Le médecin congolais Denis Mukwege et la Yazidie
Nadia Murad, ex-esclave des jihadistes devenue
militante, ont
officiellement reçu ce lundi 10 décembre le Nobel de la paix. L'occasion
pour eux de dénoncer l'impunité entourant le viol employé comme arme de
guerre.
Le gynécologue de 63 ans et la jeune Irakienne
de 25 ans ont reçu le prix récompensant leur engagement contre les
violences sexuelles en temps de conflit, lors d’une cérémonie à l’Hôtel
de ville d’Oslo (Norvège). « La dénonciation ne suffit plus, il est
temps d’agir », a lancé Denis Mukwege,
dimanche lors d’une conférence de presse. « La transformation de corps
de femmes en champ de bataille est tout simplement un acte inadmissible à
notre siècle ».
Surnommé « l’homme qui répare les femmes »,
le médecin soigne depuis deux décennies les victimes de violences
sexuelles dans son hôpital de Panzi, dans l’est de la République
démocratique du Congo (RDC), région déchirée par des violences
chroniques. Depuis sa création en 1999, l’établissement a traité plus de
50 000 femmes, enfants et même nourrissons, aux corps meurtris.
« Le sommet de l’iceberg, a affirmé Denis Mukwege, ce sont des femmes
qui ont pu se déplacer jusqu’à l’hôpital. Mais, souvent, il y en a qui
ne peuvent pas ou qu’on n’a pas réussi à trouver. (…) Quand vous voyez
un petit bébé innocent mais en sang avec les organes génitaux en
lambeaux, vous vous posez des questions sur l’humanité », a-t-il confié.
« Ouvrir des portes » face à l’impunité
Comme des milliers d’autres femmes yazidies, sa co-lauréate Nadia
Murad a été enlevée, violée, torturée et échangée par les jihadistes du
groupe État islamique (EI) après leur offensive, en 2014, contre cette
communauté kurdophone du nord de l’Irak.
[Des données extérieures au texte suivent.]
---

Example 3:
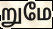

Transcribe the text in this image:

றுமே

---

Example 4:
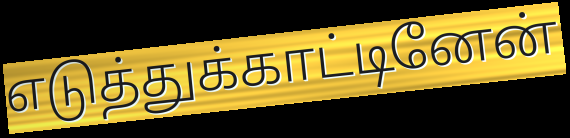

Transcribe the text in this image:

எடுத்துக்காட்டினேன்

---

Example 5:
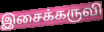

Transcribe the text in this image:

இசைக்கருவி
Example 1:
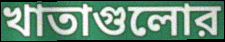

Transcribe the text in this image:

খাতাগুলোর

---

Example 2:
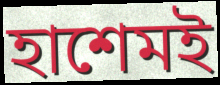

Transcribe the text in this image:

হাশেমই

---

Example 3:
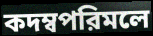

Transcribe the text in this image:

কদম্বপরিমলে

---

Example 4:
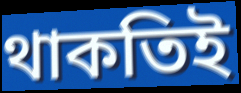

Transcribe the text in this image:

থাকতিই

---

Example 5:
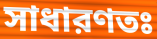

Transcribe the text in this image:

সাধারণতঃ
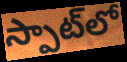
స్పాట్‌లో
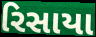
રિસાયા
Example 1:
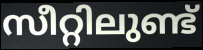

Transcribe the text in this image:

സീറ്റിലുണ്ട്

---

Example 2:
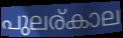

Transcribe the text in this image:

പുലര്കാല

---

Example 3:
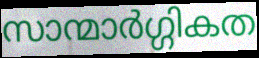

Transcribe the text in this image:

സാന്മാർഗ്ഗികത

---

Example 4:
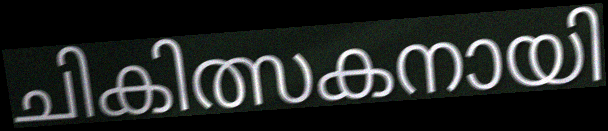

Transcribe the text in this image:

ചികിത്സകനായി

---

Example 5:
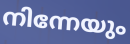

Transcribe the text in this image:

നിന്നേയും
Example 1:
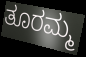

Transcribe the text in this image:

ತೂರಮ್ಮ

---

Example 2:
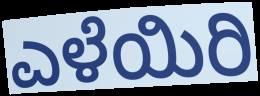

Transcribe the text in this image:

ಎಳೆಯಿರಿ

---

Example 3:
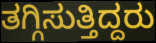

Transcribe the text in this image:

ತಗ್ಗಿಸುತ್ತಿದ್ದರು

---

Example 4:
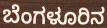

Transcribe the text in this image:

ಬೆಂಗಳೂರಿನ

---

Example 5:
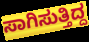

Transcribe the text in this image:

ಸಾಗಿಸುತ್ತಿದ್ದ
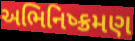
અભિનિષ્ક્રમણ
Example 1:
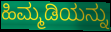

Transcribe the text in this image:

ಹಿಮ್ಮಡಿಯನ್ನು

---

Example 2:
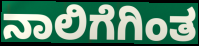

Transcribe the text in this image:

ನಾಲಿಗೆಗಿಂತ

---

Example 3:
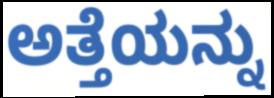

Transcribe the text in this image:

ಅತ್ತೆಯನ್ನು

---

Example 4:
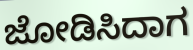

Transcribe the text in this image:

ಜೋಡಿಸಿದಾಗ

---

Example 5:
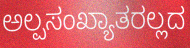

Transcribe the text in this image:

ಅಲ್ಪಸಂಖ್ಯಾತರಲ್ಲದ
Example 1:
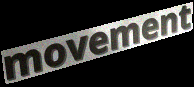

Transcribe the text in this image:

movement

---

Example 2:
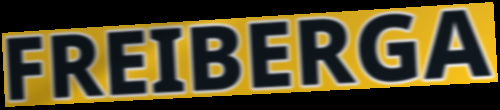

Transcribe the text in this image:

FREIBERGA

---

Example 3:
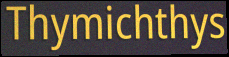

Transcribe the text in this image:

Thymichthys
Ayant réussi à s’évader, la
jeune femme – dont la mère et six frères ont été tués – est devenue
ambassadrice de l’ONU pour la dignité des victimes du trafic d’êtres
humains et se bat aujourd’hui pour que les persécutions de son peuple
soient reconnues comme génocide.
Aucun membre de l’État islamique n’a été traduit en justice, et les viols se poursuivent en tant qu’arme de guerre
« Ce prix Nobel ne fera pas disparaître les violences, ni les
attaques sur les femmes, les femmes enceintes, les enfants, les bébés,
mais notre objectif, c’est que ce prix ouvre des portes », a-t-elle
affirmé dimanche. « Aucun membre de l’État islamique n’a été traduit en
justice. Ils ne sont plus en Irak, mais nous voyons que les viols se
poursuivent en tant qu’arme de guerre », a-t-elle souligné. « Il faut
vraiment que justice soit faite à un moment ou un autre ».
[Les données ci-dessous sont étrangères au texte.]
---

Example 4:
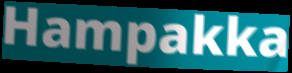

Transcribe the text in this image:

Hampakka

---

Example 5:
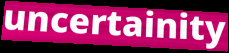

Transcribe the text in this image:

uncertainity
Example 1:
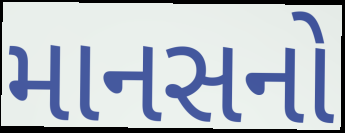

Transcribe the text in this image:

માનસનો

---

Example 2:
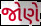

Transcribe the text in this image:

જોણે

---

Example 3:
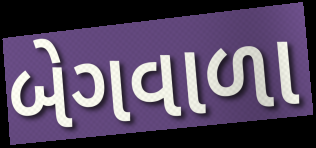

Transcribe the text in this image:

બેગવાળા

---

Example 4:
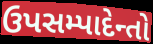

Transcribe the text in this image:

ઉપસમ્પાદેન્તો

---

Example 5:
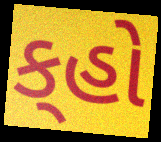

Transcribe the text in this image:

ક્‌હો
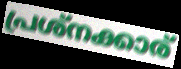
പ്രശ്നക്കാര്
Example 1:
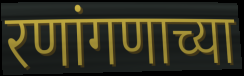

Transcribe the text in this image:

रणांगणाच्या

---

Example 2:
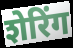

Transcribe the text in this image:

शेरिंग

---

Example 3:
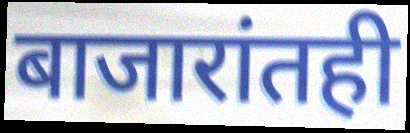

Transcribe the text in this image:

बाजारांतही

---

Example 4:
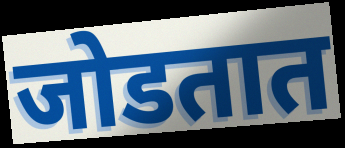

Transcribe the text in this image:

जोडतात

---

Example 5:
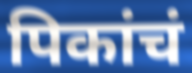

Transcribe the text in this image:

पिकांचं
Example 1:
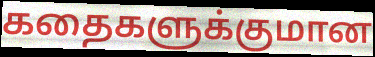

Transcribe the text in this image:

கதைகளுக்குமான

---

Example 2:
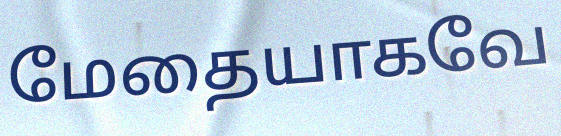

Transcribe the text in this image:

மேதையாகவே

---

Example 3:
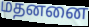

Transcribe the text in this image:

மதனனை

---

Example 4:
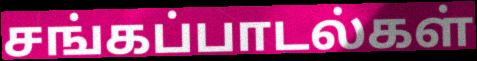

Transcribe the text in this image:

சங்கப்பாடல்கள்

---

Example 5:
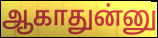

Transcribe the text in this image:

ஆகாதுன்னு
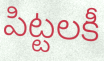
పిట్టలకీ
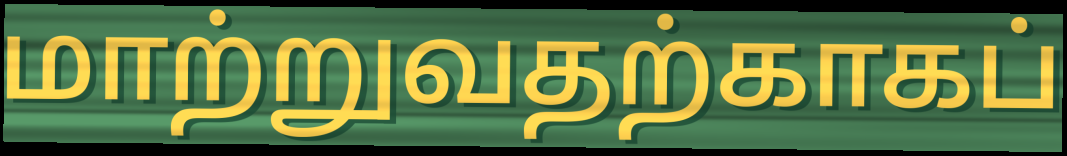
மாற்றுவதற்காகப்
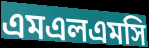
এমএলএমসি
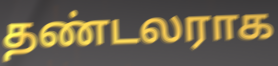
தண்டலராக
Si 4 300 Yazidies se seraient échappées ou auraient été rachetées à
l’EI, 2 500 seraient encore « disparues », selon la Fédération
internationale des droits de l’Homme (FIDH). Mandatée pour enquêter sur
les exactions commises par les jihadistes en Irak, une équipe de l’ONU
doit entamer début 2019 ses investigations sur le terrain.
Symboles
« Denis Mukwege est le sauveur qui a consacré sa vie à la défense des
victimes. Nadia Murad est le témoin qui raconte les abus perpétrés
contre elle-même et les autres », avait déclaré la présidente du comité
Nobel, Berit Reiss-Andersen, en annonçant le prix le 5 octobre. « Chacun
à sa manière, ils ont contribué à donner une plus grande visibilité aux
violences sexuelles commises en temps de guerre afin que leurs auteurs
puissent répondre de leurs actes », avait-elle expliqué.
Depuis 2008, la résolution 1820 du Conseil de sécurité de l’ONU
reconnaît que ces violences « peuvent constituer un crime de guerre, un
crime contre l’humanité ou un élément constitutif du crime de
génocide ». Les deux lauréats incarnent la lutte contre un fléau
planétaire qui dépasse le seul cadre des conflits, comme l’illustre le
mouvement #MeToo.
Les Nobel des autres disciplines seront également remis ce lundi à
Stockholm, à l’exception notable de celui de Littérature, reporté à 2019
à cause – paradoxalement – d’un scandale de viol ayant secoué
l’Académie suédoise. Le prix consiste en une médaille d’or, un diplôme
et un chèque de neuf millions de couronnes suédoises (872 000 euros).